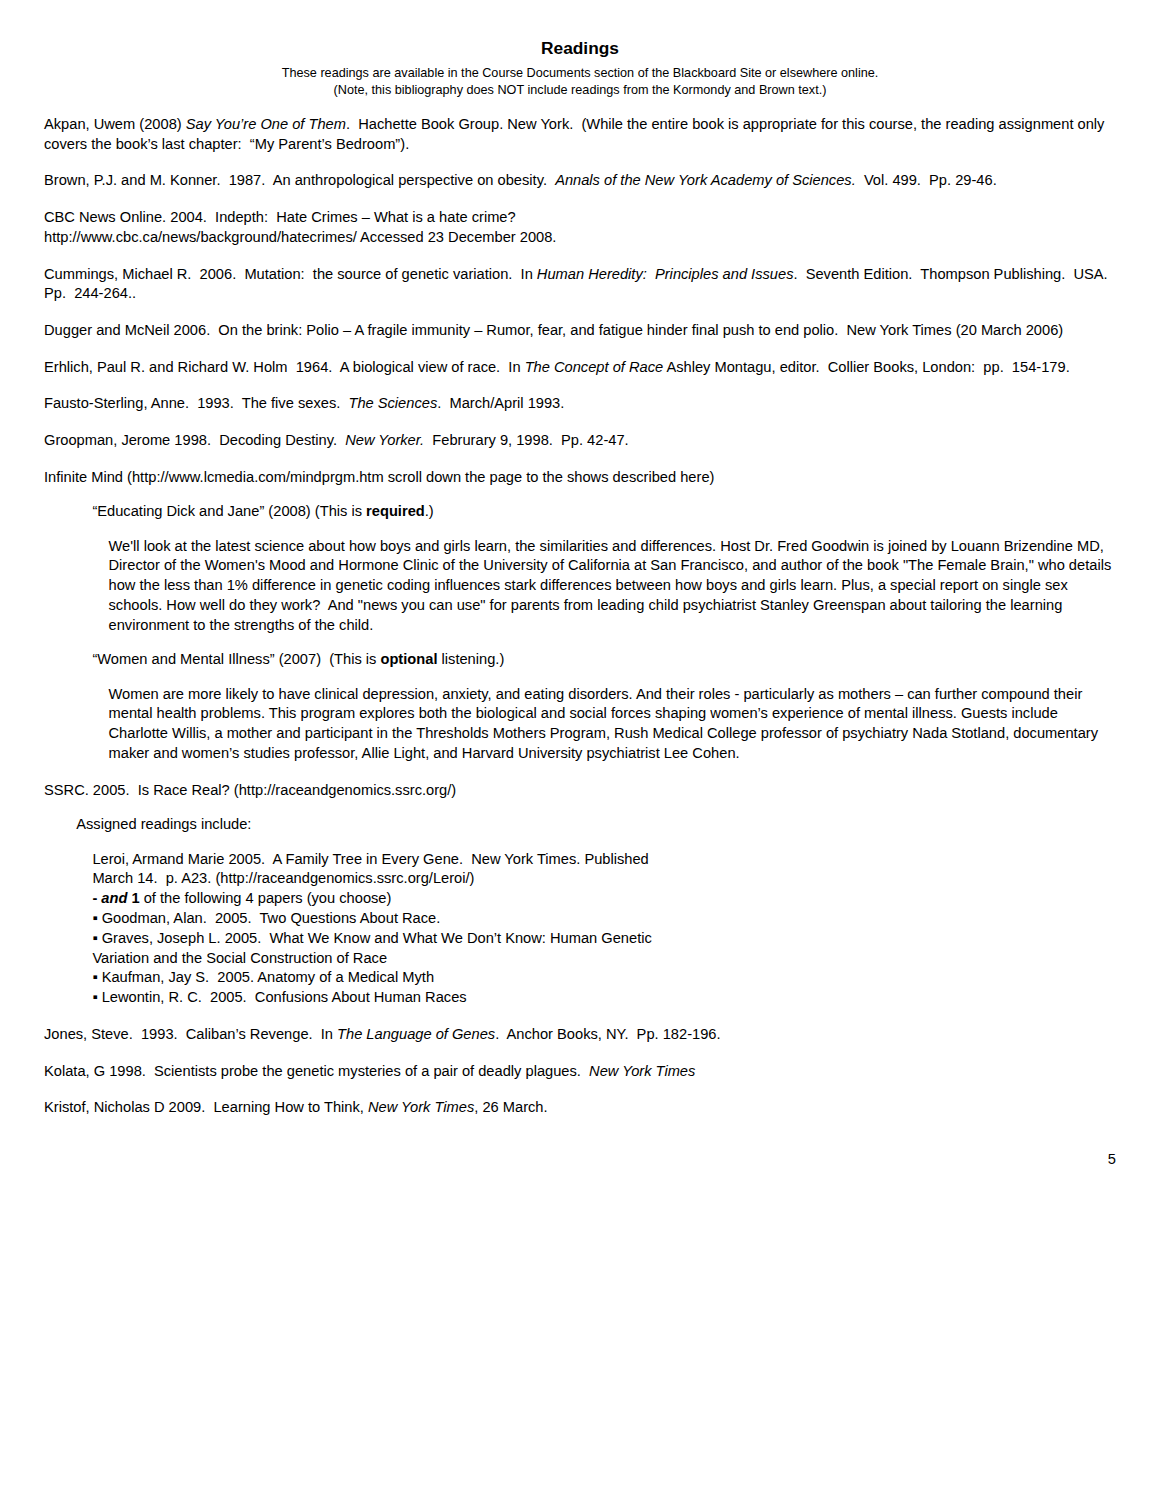Readings
These readings are available in the Course Documents section of the Blackboard Site or elsewhere online.
(Note, this bibliography does NOT include readings from the Kormondy and Brown text.)
Akpan, Uwem (2008) Say You’re One of Them. Hachette Book Group. New York. (While the entire book is appropriate for this course, the reading assignment only covers the book’s last chapter: “My Parent’s Bedroom”).
Brown, P.J. and M. Konner. 1987. An anthropological perspective on obesity. Annals of the New York Academy of Sciences. Vol. 499. Pp. 29-46.
CBC News Online. 2004. Indepth: Hate Crimes – What is a hate crime?
http://www.cbc.ca/news/background/hatecrimes/ Accessed 23 December 2008.
Cummings, Michael R. 2006. Mutation: the source of genetic variation. In Human Heredity: Principles and Issues. Seventh Edition. Thompson Publishing. USA. Pp. 244-264..
Dugger and McNeil 2006. On the brink: Polio – A fragile immunity – Rumor, fear, and fatigue hinder final push to end polio. New York Times (20 March 2006)
Erhlich, Paul R. and Richard W. Holm 1964. A biological view of race. In The Concept of Race Ashley Montagu, editor. Collier Books, London: pp. 154-179.
Fausto-Sterling, Anne. 1993. The five sexes. The Sciences. March/April 1993.
Groopman, Jerome 1998. Decoding Destiny. New Yorker. Februrary 9, 1998. Pp. 42-47.
Infinite Mind (http://www.lcmedia.com/mindprgm.htm scroll down the page to the shows described here)
“Educating Dick and Jane” (2008) (This is required.)
We'll look at the latest science about how boys and girls learn, the similarities and differences. Host Dr. Fred Goodwin is joined by Louann Brizendine MD, Director of the Women's Mood and Hormone Clinic of the University of California at San Francisco, and author of the book "The Female Brain," who details how the less than 1% difference in genetic coding influences stark differences between how boys and girls learn. Plus, a special report on single sex schools. How well do they work? And "news you can use" for parents from leading child psychiatrist Stanley Greenspan about tailoring the learning environment to the strengths of the child.
“Women and Mental Illness” (2007) (This is optional listening.)
Women are more likely to have clinical depression, anxiety, and eating disorders. And their roles - particularly as mothers – can further compound their mental health problems. This program explores both the biological and social forces shaping women’s experience of mental illness. Guests include Charlotte Willis, a mother and participant in the Thresholds Mothers Program, Rush Medical College professor of psychiatry Nada Stotland, documentary maker and women’s studies professor, Allie Light, and Harvard University psychiatrist Lee Cohen.
SSRC. 2005. Is Race Real? (http://raceandgenomics.ssrc.org/)
Assigned readings include:
Leroi, Armand Marie 2005. A Family Tree in Every Gene. New York Times. Published
March 14. p. A23. (http://raceandgenomics.ssrc.org/Leroi/)
- and 1 of the following 4 papers (you choose)
▪ Goodman, Alan. 2005. Two Questions About Race.
▪ Graves, Joseph L. 2005. What We Know and What We Don’t Know: Human Genetic
Variation and the Social Construction of Race
▪ Kaufman, Jay S. 2005. Anatomy of a Medical Myth
▪ Lewontin, R. C. 2005. Confusions About Human Races
Jones, Steve. 1993. Caliban’s Revenge. In The Language of Genes. Anchor Books, NY. Pp. 182-196.
Kolata, G 1998. Scientists probe the genetic mysteries of a pair of deadly plagues. New York Times
Kristof, Nicholas D 2009. Learning How to Think, New York Times, 26 March.
5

=== Instructions for the task ===
Your reply should consist of one number: how many lines above contain the word "Times".

=== Answer box ===
4